Já próximo da praia olhou de novo o grande pórtico com a palavra SACCHARUM. O sol mergulhava lentamente no horizonte e ele decidiu entrar de novo para assistir ao levantar da noite de um ponto mais alto. Ao chegar ao topo do edifício sentiu que o bem-estar que a água transmite, não vinha “apenas” do imenso oceano à sua frente. A água era um elemento permanente em seu redor. Um desses espaços convidava-o a mergulhar numa piscina de tons dourados, lembrando o melaço, o líquido que fica depois da cristalização do açúcar. Numa outra piscina, exterior, imperava a sensação de se estar imerso num mundo aquático sem limites.

 

 

Percorreu depois outras áreas inspiradas na beleza da cana do açúcar e no ritual dos engenhos que o transformam.
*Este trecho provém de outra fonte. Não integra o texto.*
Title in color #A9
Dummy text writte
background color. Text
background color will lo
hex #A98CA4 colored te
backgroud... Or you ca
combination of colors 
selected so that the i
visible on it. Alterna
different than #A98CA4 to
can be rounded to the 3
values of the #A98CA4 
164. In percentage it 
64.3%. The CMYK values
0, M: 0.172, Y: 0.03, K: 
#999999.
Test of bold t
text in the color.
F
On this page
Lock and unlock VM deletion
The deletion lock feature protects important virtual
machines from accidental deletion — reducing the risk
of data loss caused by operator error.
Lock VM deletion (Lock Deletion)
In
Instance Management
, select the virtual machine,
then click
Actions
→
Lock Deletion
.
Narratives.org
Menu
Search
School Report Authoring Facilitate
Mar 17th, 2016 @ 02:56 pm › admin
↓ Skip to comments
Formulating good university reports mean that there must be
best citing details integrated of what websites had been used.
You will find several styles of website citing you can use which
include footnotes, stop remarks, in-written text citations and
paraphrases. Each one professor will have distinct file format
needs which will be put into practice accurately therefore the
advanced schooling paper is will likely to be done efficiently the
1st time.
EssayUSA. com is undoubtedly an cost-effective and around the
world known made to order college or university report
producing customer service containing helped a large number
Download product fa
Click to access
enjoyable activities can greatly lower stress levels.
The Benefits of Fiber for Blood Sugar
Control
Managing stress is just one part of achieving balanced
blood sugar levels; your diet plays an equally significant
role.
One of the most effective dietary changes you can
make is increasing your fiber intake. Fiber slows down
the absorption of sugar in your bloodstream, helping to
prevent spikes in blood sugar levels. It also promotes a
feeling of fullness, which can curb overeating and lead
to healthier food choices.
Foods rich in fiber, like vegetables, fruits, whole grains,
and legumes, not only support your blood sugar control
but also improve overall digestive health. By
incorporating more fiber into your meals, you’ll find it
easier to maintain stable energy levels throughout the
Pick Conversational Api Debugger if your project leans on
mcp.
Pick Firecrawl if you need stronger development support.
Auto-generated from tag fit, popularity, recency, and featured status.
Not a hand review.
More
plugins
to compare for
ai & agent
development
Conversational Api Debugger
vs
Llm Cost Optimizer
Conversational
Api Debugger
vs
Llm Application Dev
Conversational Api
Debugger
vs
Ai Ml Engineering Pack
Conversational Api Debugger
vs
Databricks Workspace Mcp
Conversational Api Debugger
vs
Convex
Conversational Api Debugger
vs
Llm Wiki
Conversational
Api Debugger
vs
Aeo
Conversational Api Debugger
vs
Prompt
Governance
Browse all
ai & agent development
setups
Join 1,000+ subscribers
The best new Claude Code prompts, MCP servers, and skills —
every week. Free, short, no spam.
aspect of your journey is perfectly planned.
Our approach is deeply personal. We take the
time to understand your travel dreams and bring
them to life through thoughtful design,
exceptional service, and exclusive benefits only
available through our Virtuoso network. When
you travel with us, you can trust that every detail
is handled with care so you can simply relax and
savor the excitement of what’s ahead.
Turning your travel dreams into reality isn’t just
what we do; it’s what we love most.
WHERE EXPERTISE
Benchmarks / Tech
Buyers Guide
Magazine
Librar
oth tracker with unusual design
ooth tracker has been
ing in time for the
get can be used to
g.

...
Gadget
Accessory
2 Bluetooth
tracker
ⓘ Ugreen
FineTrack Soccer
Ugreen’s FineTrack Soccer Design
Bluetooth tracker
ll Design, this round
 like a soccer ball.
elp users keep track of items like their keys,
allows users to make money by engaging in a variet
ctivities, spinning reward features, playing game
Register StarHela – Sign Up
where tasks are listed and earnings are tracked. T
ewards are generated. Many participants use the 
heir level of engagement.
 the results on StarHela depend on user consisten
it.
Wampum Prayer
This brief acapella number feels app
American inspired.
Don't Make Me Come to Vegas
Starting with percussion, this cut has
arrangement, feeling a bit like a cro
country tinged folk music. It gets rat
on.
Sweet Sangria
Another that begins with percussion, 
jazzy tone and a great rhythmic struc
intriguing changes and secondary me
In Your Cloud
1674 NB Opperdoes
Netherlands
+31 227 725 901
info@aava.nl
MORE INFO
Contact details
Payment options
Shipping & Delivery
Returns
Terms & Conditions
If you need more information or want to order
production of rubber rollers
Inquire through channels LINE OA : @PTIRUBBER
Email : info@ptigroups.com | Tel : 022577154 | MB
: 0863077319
Ambientes onde a serenidade respirava através da luz, dos materiais, das cores e da forma como tudo era acolhedor e reservado. As horas avançavam, Brabo provou uma das iguarias da gastronomia local servidas no restaurante e preparava-se para recolher ao seu iate.

 

Nos últimos anos, o velejador nunca havia pernoitado fora do seu barco. Estava mesmo convencido que já não conseguiria dormir se não fosse sozinho na sua cabine, embalado pelo mar. Mas algo tinha mudado nesse dia. E em vez de se dirigir à costa, pediu um quarto para passar a noite.

 

Foi apenas a primeira. Desde então, passou a incluir este refúgio entre o mar e a montanha como ponto de passagem obrigatório nas suas viagens. Na sua carta náutica, numa pequena baía na costa sul da Ilha da Madeira a que chamam Calheta, Brabo assinalou: Saccharum, a Casa da Água Açucarada.